*Task requirements*. Reproduce the lines exactly, starting at the beginning of the records and continuing through the line that contains "950405007 / 950405008", with both ends included.

[Records drawn from a dataset]
╔══
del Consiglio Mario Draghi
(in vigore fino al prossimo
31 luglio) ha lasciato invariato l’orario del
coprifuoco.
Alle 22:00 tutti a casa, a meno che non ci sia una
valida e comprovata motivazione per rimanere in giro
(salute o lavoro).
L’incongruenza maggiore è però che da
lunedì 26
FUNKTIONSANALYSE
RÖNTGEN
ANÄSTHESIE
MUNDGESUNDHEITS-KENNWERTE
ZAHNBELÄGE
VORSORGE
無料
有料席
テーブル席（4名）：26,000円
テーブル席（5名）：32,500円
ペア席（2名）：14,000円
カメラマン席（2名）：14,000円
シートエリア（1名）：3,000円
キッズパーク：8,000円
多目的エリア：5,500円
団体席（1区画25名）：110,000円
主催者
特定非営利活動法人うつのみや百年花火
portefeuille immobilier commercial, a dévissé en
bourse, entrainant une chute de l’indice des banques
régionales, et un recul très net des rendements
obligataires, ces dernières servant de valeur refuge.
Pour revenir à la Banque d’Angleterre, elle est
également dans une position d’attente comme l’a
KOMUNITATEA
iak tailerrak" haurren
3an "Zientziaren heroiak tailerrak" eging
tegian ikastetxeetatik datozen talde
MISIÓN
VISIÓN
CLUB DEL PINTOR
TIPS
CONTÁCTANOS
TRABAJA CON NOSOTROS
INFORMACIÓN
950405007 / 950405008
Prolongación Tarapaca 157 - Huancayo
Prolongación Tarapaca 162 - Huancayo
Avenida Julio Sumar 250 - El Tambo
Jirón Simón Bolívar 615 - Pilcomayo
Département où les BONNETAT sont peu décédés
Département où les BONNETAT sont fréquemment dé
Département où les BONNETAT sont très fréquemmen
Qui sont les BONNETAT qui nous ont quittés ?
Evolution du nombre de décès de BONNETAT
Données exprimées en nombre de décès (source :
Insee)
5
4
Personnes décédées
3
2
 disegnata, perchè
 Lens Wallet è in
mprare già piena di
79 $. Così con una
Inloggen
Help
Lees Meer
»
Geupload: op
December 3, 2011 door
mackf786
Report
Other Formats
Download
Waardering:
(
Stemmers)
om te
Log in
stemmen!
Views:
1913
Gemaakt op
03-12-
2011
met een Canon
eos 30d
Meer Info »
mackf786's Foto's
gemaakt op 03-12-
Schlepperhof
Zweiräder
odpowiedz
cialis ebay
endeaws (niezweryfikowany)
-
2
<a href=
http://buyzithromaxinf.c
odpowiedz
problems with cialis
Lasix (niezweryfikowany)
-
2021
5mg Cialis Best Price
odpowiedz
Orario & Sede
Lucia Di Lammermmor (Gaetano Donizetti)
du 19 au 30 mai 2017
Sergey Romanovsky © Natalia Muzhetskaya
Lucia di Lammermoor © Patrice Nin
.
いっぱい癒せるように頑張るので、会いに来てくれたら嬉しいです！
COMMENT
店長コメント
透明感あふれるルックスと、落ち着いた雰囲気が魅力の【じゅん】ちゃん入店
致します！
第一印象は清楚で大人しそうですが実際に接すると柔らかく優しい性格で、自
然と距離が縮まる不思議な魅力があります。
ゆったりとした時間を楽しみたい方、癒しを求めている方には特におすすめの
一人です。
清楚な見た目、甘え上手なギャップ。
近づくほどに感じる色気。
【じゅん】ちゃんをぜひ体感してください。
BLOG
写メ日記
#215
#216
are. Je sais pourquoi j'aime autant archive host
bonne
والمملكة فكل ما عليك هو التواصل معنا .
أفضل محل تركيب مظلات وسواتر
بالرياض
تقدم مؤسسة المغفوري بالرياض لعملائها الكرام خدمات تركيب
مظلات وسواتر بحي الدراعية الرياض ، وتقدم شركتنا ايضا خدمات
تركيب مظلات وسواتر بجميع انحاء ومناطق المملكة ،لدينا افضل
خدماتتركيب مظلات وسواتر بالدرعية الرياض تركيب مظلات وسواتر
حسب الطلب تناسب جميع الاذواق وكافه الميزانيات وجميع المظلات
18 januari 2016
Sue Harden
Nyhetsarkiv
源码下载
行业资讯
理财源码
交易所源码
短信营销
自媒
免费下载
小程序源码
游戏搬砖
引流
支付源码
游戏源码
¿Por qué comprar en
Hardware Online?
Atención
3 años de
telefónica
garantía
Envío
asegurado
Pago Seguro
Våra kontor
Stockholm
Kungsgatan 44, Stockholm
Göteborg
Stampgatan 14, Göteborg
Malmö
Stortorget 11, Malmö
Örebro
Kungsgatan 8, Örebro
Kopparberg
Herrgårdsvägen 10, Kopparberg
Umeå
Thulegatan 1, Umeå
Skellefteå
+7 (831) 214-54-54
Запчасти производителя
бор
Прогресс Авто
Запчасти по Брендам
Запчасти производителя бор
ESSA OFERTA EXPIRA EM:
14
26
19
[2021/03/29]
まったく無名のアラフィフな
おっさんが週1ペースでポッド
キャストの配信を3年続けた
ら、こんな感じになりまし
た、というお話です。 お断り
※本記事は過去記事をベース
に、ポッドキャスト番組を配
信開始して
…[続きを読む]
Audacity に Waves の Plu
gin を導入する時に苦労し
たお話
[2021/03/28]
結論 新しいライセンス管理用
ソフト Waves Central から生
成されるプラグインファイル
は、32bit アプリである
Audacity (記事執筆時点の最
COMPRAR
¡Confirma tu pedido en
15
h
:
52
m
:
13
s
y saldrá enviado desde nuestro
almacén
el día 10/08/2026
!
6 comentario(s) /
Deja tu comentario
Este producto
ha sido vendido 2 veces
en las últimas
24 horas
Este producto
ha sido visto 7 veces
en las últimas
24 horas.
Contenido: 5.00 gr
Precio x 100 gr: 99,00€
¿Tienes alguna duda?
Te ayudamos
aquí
╚══
*Exercise solution*.
del Consiglio Mario Draghi
(in vigore fino al prossimo
31 luglio) ha lasciato invariato l’orario del
coprifuoco.
Alle 22:00 tutti a casa, a meno che non ci sia una
valida e comprovata motivazione per rimanere in giro
(salute o lavoro).
L’incongruenza maggiore è però che da
lunedì 26
FUNKTIONSANALYSE
RÖNTGEN
ANÄSTHESIE
MUNDGESUNDHEITS-KENNWERTE
ZAHNBELÄGE
VORSORGE
無料
有料席
テーブル席（4名）：26,000円
テーブル席（5名）：32,500円
ペア席（2名）：14,000円
カメラマン席（2名）：14,000円
シートエリア（1名）：3,000円
キッズパーク：8,000円
多目的エリア：5,500円
団体席（1区画25名）：110,000円
主催者
特定非営利活動法人うつのみや百年花火
portefeuille immobilier commercial, a dévissé en
bourse, entrainant une chute de l’indice des banques
régionales, et un recul très net des rendements
obligataires, ces dernières servant de valeur refuge.
Pour revenir à la Banque d’Angleterre, elle est
également dans une position d’attente comme l’a
KOMUNITATEA
iak tailerrak" haurren
3an "Zientziaren heroiak tailerrak" eging
tegian ikastetxeetatik datozen talde
MISIÓN
VISIÓN
CLUB DEL PINTOR
TIPS
CONTÁCTANOS
TRABAJA CON NOSOTROS
INFORMACIÓN
950405007 / 950405008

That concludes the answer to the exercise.